טראמפ איז מסביר פארוואס ער האט געטוישט די נאמען פון דעפארטמענט אף דיפענס צו דעפארטמענט אף וואר
President Donald Trump has announced the official restoration of the term “Department of War” as a secondary title for the U.S. Department of Defense, invoking the nation’s wartime legacy and rejecting what he called decades of “political correctness” that diluted America’s resolve. The announcement came through an executive order signed in September 2025, symbolically reviving the department’s original name used prior to 1949.
“We have officially renamed the Department of Defense back to the original name, Department of War,” Trump declared during his remarks at a veterans’ event. “And remember—we won World War I, we won World War II, we won everything in between. We won everything that came before. And then we brilliantly decided to change the name. We became politically correct.”
The move effectively reinstates “Department of War” as an official alternate title under federal law, while retaining “Department of Defense” as the agency’s primary legal designation. The measure, enacted through amendments to the National Security Act of 1947, carries both symbolic and administrative implications. Government budget analysts estimate that updating signage, stationery, military insignia, and digital infrastructure could cost as much as $2 billion over several years.
Supporters of the President view the change as a bold reaffirmation of American strength and historical authenticity. They argue that the term “Defense” reflected a mid-20th-century shift toward diplomacy and deterrence, which some critics believe coincided with a decline in military confidence and clarity of mission. Trump’s decision, they say, honors the legacy of a time when America’s purpose was direct, decisive, and victorious.
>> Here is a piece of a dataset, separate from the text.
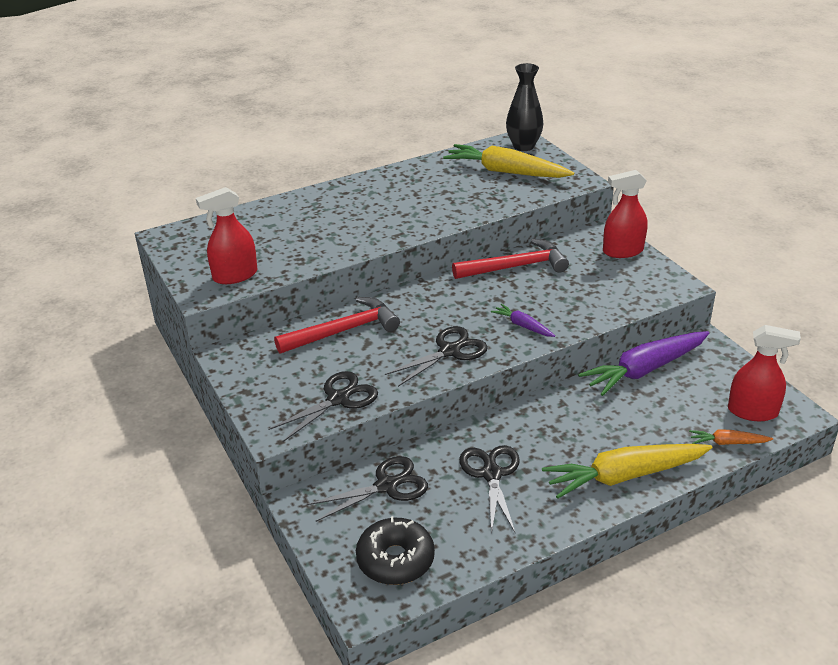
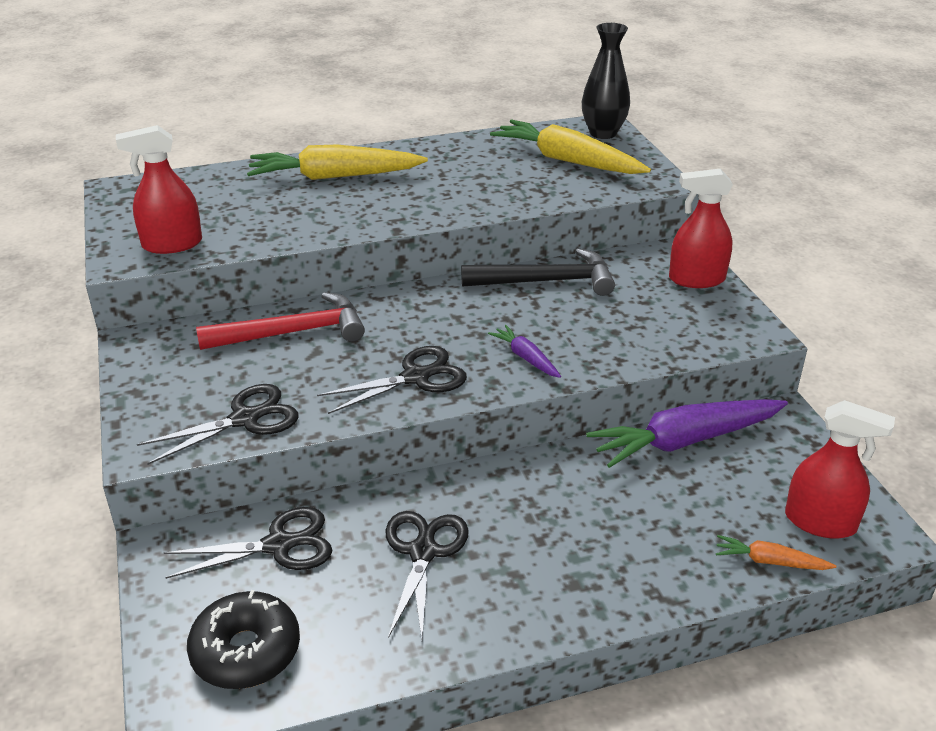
camera: 10 degrees right, 0 degrees up
red hammer [452,239,569,279] -> black hammer [461,248,615,296]
yellow carrot [542,444,712,499] -> yellow carrot moved to [247,145,428,180]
Historians note that the original War Department, established in 1789, oversaw U.S. military operations for 160 years until the post-World War II reorganization merged it into a unified Department of Defense. That transition was designed to modernize command structures and align with new strategic realities in the nuclear age. Trump, however, has framed the 1949 renaming as an ideological mistake—a symbolic retreat from the language of strength and victory.
Critics of the executive order contend that the rebranding is largely performative and costly, diverting attention from operational priorities within the Pentagon. Defense officials have clarified that no mission parameters or legal authorities will change as a result of the title restoration.
Still, the President’s message was clear: the United States, he said, must never be ashamed of its military might or its history of triumph. “We don’t apologize for winning,” Trump said. “We should be proud of it. The Department of War built this country’s greatness, and now that spirit is back.”